- _Assignment_
Edit the text about Panteg and Griffithstown station: give it again from "The trackbed has" up to and including "in May 2016.", with "cycle path" changed to "bike trail".

- _Document excerpt_

The station was opened by the Great Western Railway on 1 August 1880 on the line of the Monmouthshire Railway and Canal Company from Pontypool to Newport. Originally known as "Panteg", it was renamed "Panteg and Griffithstown" on 20 October 1898. The station had replaced an earlier station serving the area on the parallel Pontypool, Caerleon and Newport Railway to the east, which had opened in 1874. The second station closed to passengers on 30 April 1962 and to goods on 3 May 1965.

The platforms at the station were staggered and joined by a central footbridge. To the south was the goods shed, built in 1879, and from 2002 to 2011 the home of the Griffithstown Railway Museum. The station was adjacent to the Panteg Steel Works, with sidings into the site. The works were also served from the Pontypool, Caerleon and Newport Railway line. To the north of the station was Coedygric Junction between the N&PR and PC&NR lines, and the southernmost part of the railway yard complex at Pontypool.

The trackbed has been redeveloped into a cycle path, and the steelworks have been demolished and replaced by housing. As of 2019, the 'up' platform and buildings, which were derelict, have been demolished.

In 2015 it was announced that the Dean Forest Railway planned to demolish the main station building and reconstruct it for use at a station on the future northern extension of their line which runs between and in the Forest of Dean. The project to remove the building was estimated to require GBP20,000 of funding. The building was removed in May 2016.

(Stored data)
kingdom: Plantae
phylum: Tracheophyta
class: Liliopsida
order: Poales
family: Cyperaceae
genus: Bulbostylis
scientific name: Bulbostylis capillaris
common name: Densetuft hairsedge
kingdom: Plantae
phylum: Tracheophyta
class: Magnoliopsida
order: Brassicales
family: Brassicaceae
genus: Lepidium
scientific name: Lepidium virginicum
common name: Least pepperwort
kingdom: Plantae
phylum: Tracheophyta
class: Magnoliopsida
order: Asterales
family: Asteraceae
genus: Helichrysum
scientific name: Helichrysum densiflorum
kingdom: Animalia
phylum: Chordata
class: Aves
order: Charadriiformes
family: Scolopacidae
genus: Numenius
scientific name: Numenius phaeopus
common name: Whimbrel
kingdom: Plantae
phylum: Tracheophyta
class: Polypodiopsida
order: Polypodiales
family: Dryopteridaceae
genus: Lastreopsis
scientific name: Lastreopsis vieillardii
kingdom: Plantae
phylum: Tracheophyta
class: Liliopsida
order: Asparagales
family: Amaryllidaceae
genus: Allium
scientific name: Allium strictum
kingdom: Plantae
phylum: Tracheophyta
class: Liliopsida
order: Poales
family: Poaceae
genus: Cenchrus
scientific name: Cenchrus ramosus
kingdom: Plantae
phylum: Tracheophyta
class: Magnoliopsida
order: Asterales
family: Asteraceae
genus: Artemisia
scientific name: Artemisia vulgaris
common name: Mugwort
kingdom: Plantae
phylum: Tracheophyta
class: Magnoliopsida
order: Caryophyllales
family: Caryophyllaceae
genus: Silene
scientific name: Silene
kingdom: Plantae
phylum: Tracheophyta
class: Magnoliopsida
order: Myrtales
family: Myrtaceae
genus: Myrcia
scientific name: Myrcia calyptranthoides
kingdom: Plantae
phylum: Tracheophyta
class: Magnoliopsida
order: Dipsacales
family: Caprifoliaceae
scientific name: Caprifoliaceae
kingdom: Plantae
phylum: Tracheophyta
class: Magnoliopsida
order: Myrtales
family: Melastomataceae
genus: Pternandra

- _Exercise output_
The trackbed has been redeveloped into a bike trail, and the steelworks have been demolished and replaced by housing. As of 2019, the 'up' platform and buildings, which were derelict, have been demolished.

In 2015 it was announced that the Dean Forest Railway planned to demolish the main station building and reconstruct it for use at a station on the future northern extension of their line which runs between and in the Forest of Dean. The project to remove the building was estimated to require GBP20,000 of funding. The building was removed in May 2016.